2 mars 1916, le capitaine de Gaulle est fait prisonnier à Douaumont

Depuis la chute du fort de Douaumont, la situation sur la ligne de front n’a pas beaucoup évolué pour les Allemands malgré la débauche permanente des feux de leur artillerie qui dominent toujours le champ de bataille malgré l’arrivée, via la Voie Sacrée, des renforts obtenus par le général Pétain depuis sa prise de commandement le 27 février. Depuis le 26 février, les Allemands dont les divisions n’ont toujours pas été relevées, contrairement aux divisions françaises, tentent de prendre le village de Douaumont malgré les pertes qui s’accumulent. Dans la nuit 1er mars au 2 mars 1916, le 33e RI dans lequel sert le capitaine Charles de Gaulle (9e compagnie) relève le 110e RI qui combat sans interruption dans les ruines fumantes du village depuis le 26 février au matin. Le village est sous le feu permanent de l’artillerie allemande mais aussi des mitrailleuses du fort de Douaumont qui flanquent ses positions sur sa gauche.

carte secteur douaumont

Le 2 mars à 6h30, l’artillerie allemande déclenche un puissant bombardement d’artillerie lourde et moyenne. Des obus de 380, 305, et 105 mm achèvent de pulvériser ce qui reste du village de Douaumont. Le bombardement s’étend sur 3 km de profondeur. Les liaisons tant avec l’arrière que les premières lignes sont coupées. Comme le note le JMO du régiment : « tout agent de liaison envoyé est un homme mort. » Le PC régimentaire, installé en retrait du village, n’est donc informé du déroulement des terribles combats de la journée qu’en fin d’après-midi.

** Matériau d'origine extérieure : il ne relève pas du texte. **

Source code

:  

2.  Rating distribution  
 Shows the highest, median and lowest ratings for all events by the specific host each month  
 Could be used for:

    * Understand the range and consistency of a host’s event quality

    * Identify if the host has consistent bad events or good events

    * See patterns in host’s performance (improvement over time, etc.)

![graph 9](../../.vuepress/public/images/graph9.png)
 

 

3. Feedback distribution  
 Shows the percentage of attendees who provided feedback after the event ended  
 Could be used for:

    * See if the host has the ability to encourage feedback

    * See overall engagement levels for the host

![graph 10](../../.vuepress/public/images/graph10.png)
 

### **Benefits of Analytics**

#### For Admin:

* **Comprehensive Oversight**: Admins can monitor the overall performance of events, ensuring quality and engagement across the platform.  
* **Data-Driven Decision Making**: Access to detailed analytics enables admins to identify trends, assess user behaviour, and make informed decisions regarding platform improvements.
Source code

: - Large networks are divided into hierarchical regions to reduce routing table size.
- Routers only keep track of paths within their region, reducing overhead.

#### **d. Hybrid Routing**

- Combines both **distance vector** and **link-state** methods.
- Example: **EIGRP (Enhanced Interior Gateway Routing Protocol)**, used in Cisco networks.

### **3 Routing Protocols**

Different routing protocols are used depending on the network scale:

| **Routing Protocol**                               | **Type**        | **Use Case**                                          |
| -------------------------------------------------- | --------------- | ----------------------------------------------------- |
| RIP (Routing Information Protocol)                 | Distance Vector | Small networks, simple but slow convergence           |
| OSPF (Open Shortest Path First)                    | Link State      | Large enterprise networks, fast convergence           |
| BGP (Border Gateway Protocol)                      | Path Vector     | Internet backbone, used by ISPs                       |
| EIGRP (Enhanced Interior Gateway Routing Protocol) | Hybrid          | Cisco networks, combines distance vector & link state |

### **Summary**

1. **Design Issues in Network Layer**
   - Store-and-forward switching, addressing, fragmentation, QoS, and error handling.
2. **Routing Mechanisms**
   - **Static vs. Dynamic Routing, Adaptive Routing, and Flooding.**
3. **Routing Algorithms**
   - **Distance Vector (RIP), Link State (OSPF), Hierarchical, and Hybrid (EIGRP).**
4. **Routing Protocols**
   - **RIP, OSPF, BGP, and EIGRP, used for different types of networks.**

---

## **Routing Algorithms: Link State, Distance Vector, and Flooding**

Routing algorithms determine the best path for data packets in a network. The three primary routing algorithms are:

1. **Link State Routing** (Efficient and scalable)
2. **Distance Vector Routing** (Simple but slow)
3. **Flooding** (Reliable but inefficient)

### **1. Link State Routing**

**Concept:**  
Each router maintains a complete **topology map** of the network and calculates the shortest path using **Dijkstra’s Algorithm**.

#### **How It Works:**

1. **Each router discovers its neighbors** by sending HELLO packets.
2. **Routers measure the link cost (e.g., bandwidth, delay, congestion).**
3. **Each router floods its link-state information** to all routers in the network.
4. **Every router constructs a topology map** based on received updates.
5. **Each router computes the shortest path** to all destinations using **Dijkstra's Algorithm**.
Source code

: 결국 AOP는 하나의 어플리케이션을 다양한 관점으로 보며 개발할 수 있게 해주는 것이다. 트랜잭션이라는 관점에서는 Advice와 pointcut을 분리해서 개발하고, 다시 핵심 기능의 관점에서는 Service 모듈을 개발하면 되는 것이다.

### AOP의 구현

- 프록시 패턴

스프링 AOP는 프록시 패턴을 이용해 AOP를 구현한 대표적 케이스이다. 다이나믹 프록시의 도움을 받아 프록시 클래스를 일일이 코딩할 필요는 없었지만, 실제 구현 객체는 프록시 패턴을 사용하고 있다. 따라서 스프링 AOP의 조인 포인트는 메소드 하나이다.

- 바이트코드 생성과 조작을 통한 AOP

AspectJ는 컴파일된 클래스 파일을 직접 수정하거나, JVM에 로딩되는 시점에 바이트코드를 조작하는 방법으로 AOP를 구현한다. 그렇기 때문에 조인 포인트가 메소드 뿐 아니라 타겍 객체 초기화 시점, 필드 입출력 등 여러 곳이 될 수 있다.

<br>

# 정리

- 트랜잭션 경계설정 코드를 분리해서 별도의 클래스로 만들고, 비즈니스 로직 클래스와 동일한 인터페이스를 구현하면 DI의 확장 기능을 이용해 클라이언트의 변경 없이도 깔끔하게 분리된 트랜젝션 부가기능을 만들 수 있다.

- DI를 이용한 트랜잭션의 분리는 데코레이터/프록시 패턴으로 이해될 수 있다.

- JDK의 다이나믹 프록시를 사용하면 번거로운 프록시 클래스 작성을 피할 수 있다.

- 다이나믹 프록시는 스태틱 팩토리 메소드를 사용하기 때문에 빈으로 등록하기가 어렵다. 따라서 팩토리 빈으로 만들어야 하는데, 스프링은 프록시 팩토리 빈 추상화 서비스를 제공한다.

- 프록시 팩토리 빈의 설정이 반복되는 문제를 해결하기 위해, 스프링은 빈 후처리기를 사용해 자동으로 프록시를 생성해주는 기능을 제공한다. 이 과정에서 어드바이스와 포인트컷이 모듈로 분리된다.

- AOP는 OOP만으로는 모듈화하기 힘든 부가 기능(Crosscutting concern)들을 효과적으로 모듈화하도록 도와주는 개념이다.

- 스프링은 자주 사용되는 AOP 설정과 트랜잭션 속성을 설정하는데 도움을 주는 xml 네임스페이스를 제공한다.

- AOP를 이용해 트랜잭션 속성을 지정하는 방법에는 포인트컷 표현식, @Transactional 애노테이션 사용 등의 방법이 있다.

L’anéantissement du 3e bataillon

Le bataillon, installé en avant du village, est attaqué dès 13h15 par de nombreuses troupes allemandes qui mènent l’assaut à la fois depuis le nord mais aussi le fort de Douaumont et prennent de flanc le dispositif français. Le 3e bataillon dont les positions ont été ravagées par l’artillerie est donc pris entre deux feux. Les quatre compagnies déployées sur la première ligne tentent de se défendre comme elles peuvent. La 10e compagnie se bat avec l’énergie du désespoir dans ce qui reste de l’église du village qui finit par tomber entre les mains des Allemands. Les survivants étant contraints au repli pour ne pas être capturés par les Allemands qui débouchent également en nombre sur leurs arrières. Pourtant les Français tentent de contre-attaquer comme nous l’indique le JMO :

« C’est alors qu’on vit cette chose magnifique et que contempla avec un sentiment d’admiration et d’épouvante la 4e compagnie toute entière : on vit la 10e cie foncer droit devant elle sur les masses ennemies qui gagnaient le village et se livra à un corps à corps terrible où les coups de baïonnettes et de crosse s’abattaient tout autour de ces braves, jusqu’au moment où ils succombaient sous le nombre et où on les vit tomber submergés. »

Les ruines du village de Douaumont

Les ruines du village de Douaumont

Dans cette mêlée furieuse, un groupe de survivants de la 9e compagnie dirigé par le capitaine de Gaulle parvient à organiser quelques îlots de résistance à droite de la 10e compagnie mais ils sont bientôt encerclés par les Allemands. En voulant rejoindre une de ses sections avec une dizaine d’hommes, il tombe face à face avec l’ennemi. A moitié étourdi par le souffle d’une grenade, il reçoit un coup de baïonnette qui lui traverse la cuisse et s’évanouit. Lorsqu’il se réveille, les Allemands sont en train de panser sa plaie. Pour lui, la guerre est terminée. Il part pour une captivité de 32 mois qui laissera chez lui une blessure morale profonde. Le village de Douaumont tombe entre les mains allemandes mais à 17h45, le général Balfourier, qui commande le secteur, ordonne une contre-attaque par deux bataillons de la 95e brigade qui reprend le village au prix de pertes minimes. Le répit sera de courte durée.